Step 5: Stop Execution
The PoC stops immediately.
- No constructor execution
- No dynamic code generation
- No access to
process, filesystem, or network - No persistence
Final result:
sandbox_isolation = false
Why This PoC Is Sufficient
From a security engineering standpoint:
- Reaching a host constructor guarantees arbitrary execution
- A shell is not required to prove compromise
- CVSS 10.0 is justified
Detection & Monitoring Guidance
This vulnerability is best detected using behavior-based signals, not static signatures.
What to Monitor
Application-Level Indicators
- Abnormal or repeated tool execution failures
- Errors returned into sandboxed code
- Stack traces that precede suspicious activity
Runtime / Host Indicators
- Node.js processes spawning:
/bin/sh,/bin/bash,cmd.exe,powershell
- Child processes created by AI or agent runtimes
- Node.js accessing:
.envfiles/etc/directories- Config and credential files
Network Indicators
- New outbound connections from sandbox hosts
- First-seen IPs or domains
- Network activity immediately following tool errors
Recommended Log Sources
Collect and correlate:
- Application logs (tool calls, errors, exceptions)
- OS process creation logs
- File access audit logs
- Network flow and firewall logs
- EDR/XDR telemetry
Correlate tool failure → abnormal behavior within short time windows.
Detection Rules
Splunk Detection Rules
Node.js Spawning a Shell (High Confidence)
index=* sourcetype=process_creation
| where parent_process_name IN ("node", "node.exe", "nodejs")
| where process_name IN ("bash","sh","zsh","cmd.exe","powershell.exe","python","perl")
| stats count by host parent_process_name process_name parent_process_id process_id
Node.js Accessing Sensitive Files
index=* sourcetype=file_access
| where process_name IN ("node","node.exe")
| where file_path LIKE "%/.env%" OR file_path LIKE "%/etc/%" OR file_path LIKE "%config%"
| stats count by host file_path
Node.js Outbound Network Anomaly
index=* sourcetype=network_traffic
| where process_name IN ("node","node.exe")
| stats dc(dest_ip) as unique_destinations by host
| where unique_destinations > 5
Microsoft Sentinel (KQL) Detection Rules
Node.js Spawning a Shell
DeviceProcessEvents
| where InitiatingProcessFileName in~ ("node.exe", "node")
| where FileName in~ ("cmd.exe","powershell.exe","bash","sh","zsh","python","perl")
| project Timestamp, DeviceName, InitiatingProcessFileName, FileName, ProcessCommandLine
Node.js Accessing Environment or Config Files
DeviceFileEvents
| where InitiatingProcessFileName in~ ("node.exe","node")

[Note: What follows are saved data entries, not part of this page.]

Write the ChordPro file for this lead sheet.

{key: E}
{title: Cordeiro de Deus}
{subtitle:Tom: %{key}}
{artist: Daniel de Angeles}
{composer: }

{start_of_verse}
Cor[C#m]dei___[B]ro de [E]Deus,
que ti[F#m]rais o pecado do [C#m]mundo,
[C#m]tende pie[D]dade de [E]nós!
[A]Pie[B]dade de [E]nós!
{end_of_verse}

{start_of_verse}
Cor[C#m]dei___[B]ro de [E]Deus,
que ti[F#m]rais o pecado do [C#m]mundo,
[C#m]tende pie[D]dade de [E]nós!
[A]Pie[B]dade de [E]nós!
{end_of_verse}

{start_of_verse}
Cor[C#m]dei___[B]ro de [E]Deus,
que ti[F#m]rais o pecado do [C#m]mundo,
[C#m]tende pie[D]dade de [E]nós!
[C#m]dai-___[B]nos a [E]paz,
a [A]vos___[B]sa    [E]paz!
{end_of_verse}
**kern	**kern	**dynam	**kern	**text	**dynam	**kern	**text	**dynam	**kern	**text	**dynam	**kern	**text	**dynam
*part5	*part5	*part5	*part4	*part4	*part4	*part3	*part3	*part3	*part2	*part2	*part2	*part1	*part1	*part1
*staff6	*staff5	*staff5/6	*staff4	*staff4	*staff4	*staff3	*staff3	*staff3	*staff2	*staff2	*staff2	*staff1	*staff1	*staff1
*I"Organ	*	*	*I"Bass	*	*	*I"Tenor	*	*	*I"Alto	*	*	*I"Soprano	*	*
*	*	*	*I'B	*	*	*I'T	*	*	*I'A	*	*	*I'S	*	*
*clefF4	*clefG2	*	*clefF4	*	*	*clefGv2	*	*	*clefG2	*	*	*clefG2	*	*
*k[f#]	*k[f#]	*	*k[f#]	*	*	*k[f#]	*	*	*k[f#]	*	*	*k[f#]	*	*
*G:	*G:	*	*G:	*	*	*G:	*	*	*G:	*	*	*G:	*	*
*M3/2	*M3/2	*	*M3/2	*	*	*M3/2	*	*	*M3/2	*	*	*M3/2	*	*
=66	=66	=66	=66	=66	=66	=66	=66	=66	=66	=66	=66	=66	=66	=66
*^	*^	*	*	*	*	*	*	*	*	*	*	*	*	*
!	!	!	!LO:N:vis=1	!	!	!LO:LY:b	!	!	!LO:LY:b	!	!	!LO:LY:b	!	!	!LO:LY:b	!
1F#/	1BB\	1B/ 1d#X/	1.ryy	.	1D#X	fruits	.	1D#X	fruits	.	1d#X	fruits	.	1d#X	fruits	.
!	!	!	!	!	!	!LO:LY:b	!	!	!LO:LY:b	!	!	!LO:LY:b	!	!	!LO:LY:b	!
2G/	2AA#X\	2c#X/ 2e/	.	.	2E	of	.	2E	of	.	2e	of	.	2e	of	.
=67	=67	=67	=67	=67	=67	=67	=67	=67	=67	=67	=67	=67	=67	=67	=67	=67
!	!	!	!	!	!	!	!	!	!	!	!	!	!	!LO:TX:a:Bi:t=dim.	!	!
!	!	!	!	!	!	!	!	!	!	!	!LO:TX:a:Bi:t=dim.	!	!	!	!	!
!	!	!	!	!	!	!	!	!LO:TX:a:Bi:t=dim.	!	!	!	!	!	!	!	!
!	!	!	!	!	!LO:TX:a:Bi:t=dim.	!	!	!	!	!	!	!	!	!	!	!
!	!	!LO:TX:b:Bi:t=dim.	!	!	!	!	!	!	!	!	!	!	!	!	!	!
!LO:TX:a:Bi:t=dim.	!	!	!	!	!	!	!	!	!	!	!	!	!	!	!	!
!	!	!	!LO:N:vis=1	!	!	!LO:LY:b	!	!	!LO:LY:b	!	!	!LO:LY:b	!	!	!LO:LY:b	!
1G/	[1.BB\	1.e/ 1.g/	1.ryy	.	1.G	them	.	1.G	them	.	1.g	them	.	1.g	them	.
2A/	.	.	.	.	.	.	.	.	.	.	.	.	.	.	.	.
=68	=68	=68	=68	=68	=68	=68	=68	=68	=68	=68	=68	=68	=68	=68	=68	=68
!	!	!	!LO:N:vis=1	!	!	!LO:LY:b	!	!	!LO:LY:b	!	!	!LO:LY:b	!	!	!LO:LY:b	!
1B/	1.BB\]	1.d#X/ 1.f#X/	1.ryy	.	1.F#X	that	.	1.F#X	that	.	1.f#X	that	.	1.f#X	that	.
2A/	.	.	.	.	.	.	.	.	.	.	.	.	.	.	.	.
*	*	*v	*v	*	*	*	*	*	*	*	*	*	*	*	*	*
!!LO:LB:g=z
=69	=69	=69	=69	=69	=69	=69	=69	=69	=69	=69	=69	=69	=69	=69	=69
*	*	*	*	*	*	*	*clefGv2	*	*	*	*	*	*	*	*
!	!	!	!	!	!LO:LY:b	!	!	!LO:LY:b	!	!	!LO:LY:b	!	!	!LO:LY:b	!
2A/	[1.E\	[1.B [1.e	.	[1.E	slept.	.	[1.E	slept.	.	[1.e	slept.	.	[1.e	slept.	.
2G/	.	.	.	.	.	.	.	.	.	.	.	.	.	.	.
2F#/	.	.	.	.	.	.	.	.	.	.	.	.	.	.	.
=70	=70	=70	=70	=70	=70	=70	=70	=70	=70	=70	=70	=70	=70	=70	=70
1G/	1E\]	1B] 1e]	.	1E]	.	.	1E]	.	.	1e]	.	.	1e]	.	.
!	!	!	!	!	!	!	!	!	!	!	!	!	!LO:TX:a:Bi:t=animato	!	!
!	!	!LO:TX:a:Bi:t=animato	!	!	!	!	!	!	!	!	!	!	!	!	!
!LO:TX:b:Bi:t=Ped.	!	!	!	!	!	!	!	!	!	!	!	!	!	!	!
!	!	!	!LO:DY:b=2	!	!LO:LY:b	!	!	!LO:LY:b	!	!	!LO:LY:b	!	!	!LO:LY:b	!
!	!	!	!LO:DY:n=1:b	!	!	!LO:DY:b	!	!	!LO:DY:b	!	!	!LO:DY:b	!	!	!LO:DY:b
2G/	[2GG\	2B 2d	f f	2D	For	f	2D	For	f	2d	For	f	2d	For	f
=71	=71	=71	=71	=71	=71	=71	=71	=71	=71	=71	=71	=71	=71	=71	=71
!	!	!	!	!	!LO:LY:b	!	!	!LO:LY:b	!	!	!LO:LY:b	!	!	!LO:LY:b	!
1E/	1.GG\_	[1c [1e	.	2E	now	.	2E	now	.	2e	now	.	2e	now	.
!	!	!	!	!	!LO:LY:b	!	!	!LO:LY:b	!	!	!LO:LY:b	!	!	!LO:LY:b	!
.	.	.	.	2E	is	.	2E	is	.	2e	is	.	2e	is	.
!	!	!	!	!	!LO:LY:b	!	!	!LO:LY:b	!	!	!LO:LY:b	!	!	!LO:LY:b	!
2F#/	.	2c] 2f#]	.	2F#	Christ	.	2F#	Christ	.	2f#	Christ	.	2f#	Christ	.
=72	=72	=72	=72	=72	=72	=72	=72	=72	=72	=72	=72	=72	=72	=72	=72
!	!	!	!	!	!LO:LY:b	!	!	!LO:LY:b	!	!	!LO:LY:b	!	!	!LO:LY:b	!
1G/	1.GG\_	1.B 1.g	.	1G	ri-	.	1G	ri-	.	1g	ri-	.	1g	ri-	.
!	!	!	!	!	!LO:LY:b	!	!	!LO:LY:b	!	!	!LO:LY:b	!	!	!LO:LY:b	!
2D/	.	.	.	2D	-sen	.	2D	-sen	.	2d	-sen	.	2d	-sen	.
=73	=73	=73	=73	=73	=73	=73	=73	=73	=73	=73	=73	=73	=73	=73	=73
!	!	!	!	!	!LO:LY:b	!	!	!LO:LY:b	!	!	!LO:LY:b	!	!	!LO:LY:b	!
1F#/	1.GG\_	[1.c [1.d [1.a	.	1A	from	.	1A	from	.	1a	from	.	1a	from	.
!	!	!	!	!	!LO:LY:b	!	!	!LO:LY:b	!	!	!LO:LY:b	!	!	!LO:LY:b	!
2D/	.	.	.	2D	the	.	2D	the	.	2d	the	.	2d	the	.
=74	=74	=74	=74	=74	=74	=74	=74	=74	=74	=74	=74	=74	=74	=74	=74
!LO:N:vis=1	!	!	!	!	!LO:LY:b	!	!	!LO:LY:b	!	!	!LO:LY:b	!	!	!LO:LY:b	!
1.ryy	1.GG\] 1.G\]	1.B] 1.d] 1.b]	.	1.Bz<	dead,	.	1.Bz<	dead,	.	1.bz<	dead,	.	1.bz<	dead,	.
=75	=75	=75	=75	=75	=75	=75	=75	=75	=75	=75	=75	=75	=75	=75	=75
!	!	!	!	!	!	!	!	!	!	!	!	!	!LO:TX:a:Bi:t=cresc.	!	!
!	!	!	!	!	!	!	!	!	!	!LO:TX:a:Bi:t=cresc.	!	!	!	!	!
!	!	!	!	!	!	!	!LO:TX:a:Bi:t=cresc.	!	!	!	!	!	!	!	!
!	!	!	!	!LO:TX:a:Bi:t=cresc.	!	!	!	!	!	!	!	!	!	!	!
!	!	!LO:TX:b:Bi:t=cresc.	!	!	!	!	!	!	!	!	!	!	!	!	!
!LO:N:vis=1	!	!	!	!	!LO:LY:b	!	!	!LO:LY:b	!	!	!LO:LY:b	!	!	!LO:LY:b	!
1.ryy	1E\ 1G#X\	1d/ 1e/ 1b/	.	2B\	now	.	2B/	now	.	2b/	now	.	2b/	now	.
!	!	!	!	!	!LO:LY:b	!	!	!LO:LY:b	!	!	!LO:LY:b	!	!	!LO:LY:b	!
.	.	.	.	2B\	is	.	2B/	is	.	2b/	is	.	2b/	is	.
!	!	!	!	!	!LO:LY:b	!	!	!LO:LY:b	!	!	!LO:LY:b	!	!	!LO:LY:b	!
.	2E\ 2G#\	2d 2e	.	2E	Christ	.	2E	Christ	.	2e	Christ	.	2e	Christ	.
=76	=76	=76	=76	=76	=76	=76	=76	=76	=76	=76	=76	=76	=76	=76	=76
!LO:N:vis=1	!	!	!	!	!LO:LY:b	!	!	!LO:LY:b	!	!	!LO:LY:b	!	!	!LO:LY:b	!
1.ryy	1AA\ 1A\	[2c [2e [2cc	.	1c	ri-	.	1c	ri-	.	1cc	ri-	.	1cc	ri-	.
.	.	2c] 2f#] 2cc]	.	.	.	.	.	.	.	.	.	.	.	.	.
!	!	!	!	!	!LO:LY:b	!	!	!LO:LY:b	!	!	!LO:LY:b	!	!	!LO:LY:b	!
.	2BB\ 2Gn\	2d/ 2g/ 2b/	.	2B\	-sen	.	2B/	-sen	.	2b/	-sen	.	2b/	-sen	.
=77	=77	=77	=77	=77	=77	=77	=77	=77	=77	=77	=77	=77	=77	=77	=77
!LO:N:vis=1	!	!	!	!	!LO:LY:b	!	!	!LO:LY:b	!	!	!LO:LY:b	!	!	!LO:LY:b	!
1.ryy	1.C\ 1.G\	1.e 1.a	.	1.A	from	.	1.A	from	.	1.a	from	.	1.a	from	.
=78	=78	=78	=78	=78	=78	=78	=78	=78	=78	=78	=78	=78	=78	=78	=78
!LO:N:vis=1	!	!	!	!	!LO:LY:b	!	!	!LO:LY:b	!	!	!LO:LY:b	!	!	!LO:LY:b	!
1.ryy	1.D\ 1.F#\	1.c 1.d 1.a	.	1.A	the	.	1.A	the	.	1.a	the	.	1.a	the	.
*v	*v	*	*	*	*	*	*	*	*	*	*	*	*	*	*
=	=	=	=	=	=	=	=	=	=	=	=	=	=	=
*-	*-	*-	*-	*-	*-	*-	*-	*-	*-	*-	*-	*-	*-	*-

| where FileName contains ".env"
or FolderPath contains "/etc/"
or FolderPath contains "config"
| project Timestamp, DeviceName, FileName, FolderPath
Anomalous Network Activity from Node.js
DeviceNetworkEvents
| where InitiatingProcessFileName in~ ("node.exe","node")
| summarize Connections=count(), Destinations=dcount(RemoteIP) by DeviceName, bin(Timestamp, 10m)
| where Destinations > 3
MITRE ATT&CK Mapping
- Initial Access: Exploitation of Application Vulnerability
- Execution: Command and Scripting Interpreter
- Privilege Escalation: Sandbox Escape
- Defense Evasion: Trust Boundary Abuse
- Credential Access: Environment Variable Access
- Lateral Movement: Remote Service Usage
Mitigation & Hardening
- Upgrade immediately
- Treat AI agent code as hostile input
- Enforce least privilege
- Separate sandbox execution from secrets
- Avoid long-lived credentials in sandbox runtimes
- Restrict outbound network access
- Use OS-level isolation (containers / VMs)
- Monitor object boundary crossings
- Include sandbox escape classes in threat modeling
Official Fix (Mandatory)
Upgrade Required
Upgrade Enclave VM to version 2.7.0 or later.
Official patch / upgrade link:
👉 https://github.com/agentfront/enclave/releases/tag/v2.7.0
This fix:
- Recreates Error objects inside the sandbox
- Removes prototype leakage
- Restores isolation guarantees
Final Risk Assessment
- Risk if unpatched: Full host compromise
- Likelihood: High
- Impact: Severe (Confidentiality, Integrity, Availability)
- Urgency: Immediate
Any environment running vulnerable versions and executing untrusted AI logic should be treated as compromised until patched and validated.